Reading text:
--- START ---

But Dr Singh in his second term has been a shadow of Version 1. Rather than crack down on them, his government's approach to multiple scandals - in telecoms licensing, allotment of coal blocks, preparations for the Delhi Commonwealth Games - was to react only when compelled to.

The Gandhi son-in-law gained amazing wealth without being challenged. A key water deal with Bangladesh was called off at the last minute at the behest of a coalition partner. To cap it all, an officer close to the Gandhis was sent over to be his Principal Secretary, adding to a sense of entrapment.

Sadly, Dr Singh's response was to blame the compulsions of coalition politics for his inaction. In other instances he simply stayed silent, perhaps, as some say, defining the integrity of his office as a narrowly construed "personal" integrity. It is a mystery why Dr Singh, who reads a dozen newspapers every day and is fully aware of public opinion, has allowed himself to be so diminished.

But the price he's paid for his teflon jacket has been severe: slights from the opposition and his own party, indiscipline in Cabinet, and a neighbourhood that, far from being awed by India's power, tends to be disdainful of it.

Perhaps most hurtful for him is his battered image as an economist. The economy he inherited from the Bharatiya Janata Party-led government was a strong one and he continued to enjoy the lag effects of its policies in his first term.

Now, his government's mis-steps are coming home to roost. The massive farm loan writeoffs of 2008, once seen as a brilliant move to shore up rural purchasing power, have hurt the credit culture and public finances. Job guarantee schemes have disrupted traditional migration patterns, causing labour shortages in farm belts.

The latest, conveniently announced before the next election, is an expensive food subsidy programme promoted by a well-intentioned cabal advising Mrs Gandhi.

The result has been an exploding current account deficit, a plunging currency and an economy that threatens a return to the much-maligned "Hindu growth rates" of yore.

--- END ---

In the article on Dr Singh, what did the farm loan writeoffs of 2008 hurt? The lines have nothing to do with the article on Dr Singh.

Source material:
--- START ---

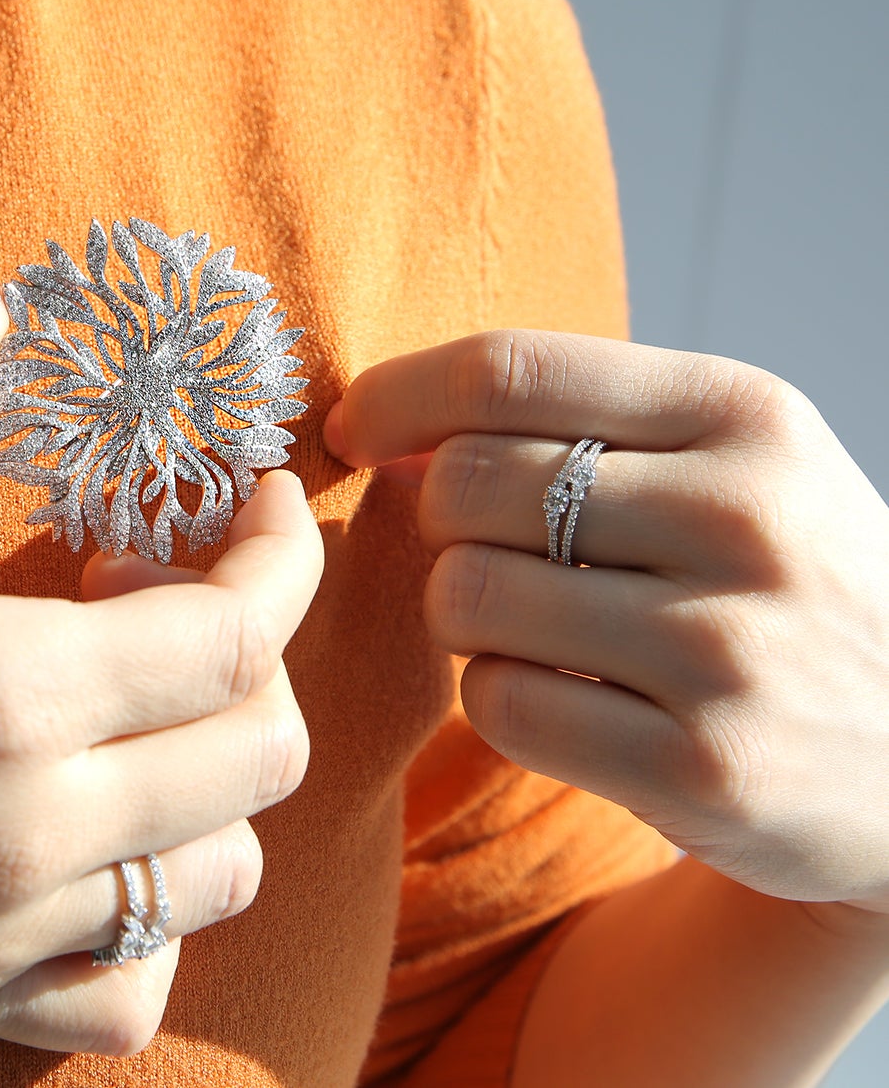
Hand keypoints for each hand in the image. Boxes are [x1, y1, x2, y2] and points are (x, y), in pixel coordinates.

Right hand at [0, 268, 319, 1077]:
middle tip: (156, 586)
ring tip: (126, 705)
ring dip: (214, 773)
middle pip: (261, 752)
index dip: (280, 553)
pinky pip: (127, 994)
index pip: (236, 635)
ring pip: (220, 874)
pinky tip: (91, 841)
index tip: (255, 498)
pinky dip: (151, 916)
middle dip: (256, 649)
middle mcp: (25, 832)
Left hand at [324, 329, 888, 919]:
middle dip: (439, 518)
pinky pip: (498, 706)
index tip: (355, 426)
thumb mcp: (728, 460)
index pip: (511, 367)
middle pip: (466, 483)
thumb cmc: (781, 577)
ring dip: (465, 613)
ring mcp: (728, 650)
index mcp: (743, 412)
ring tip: (535, 626)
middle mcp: (745, 518)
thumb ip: (573, 425)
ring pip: (466, 596)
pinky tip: (565, 697)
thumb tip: (386, 429)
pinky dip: (498, 699)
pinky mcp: (704, 770)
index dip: (399, 392)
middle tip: (487, 548)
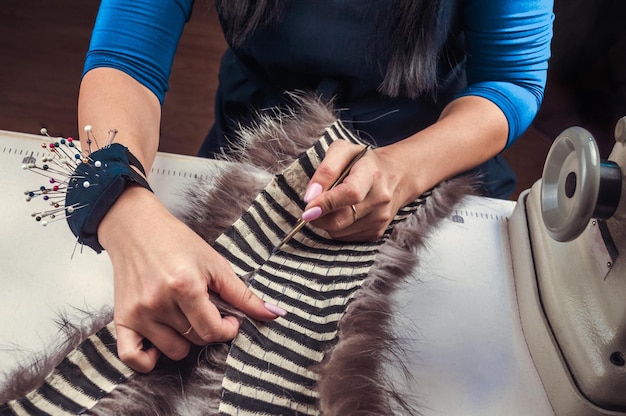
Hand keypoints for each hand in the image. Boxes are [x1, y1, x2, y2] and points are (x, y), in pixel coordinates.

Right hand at [98, 185, 282, 372]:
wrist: (136, 229)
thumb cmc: (177, 242)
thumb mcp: (216, 264)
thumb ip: (244, 295)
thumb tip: (277, 314)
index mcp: (185, 285)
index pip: (213, 331)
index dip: (228, 328)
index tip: (229, 317)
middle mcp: (158, 302)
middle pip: (195, 339)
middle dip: (208, 328)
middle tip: (204, 307)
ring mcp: (138, 312)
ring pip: (173, 350)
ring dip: (185, 339)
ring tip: (184, 315)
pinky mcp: (122, 319)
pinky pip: (132, 358)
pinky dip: (149, 359)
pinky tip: (161, 342)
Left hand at [300, 140, 412, 240]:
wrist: (396, 176)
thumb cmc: (363, 161)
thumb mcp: (343, 151)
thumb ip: (325, 170)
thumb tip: (310, 197)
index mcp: (371, 173)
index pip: (350, 193)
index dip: (326, 203)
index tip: (308, 209)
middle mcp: (380, 198)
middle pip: (340, 219)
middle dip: (318, 216)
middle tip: (311, 206)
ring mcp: (380, 218)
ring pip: (339, 231)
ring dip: (327, 221)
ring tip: (333, 204)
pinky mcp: (377, 232)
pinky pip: (346, 238)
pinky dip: (337, 228)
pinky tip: (343, 213)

--- END ---

Exercise result:
The credit culture and public finances.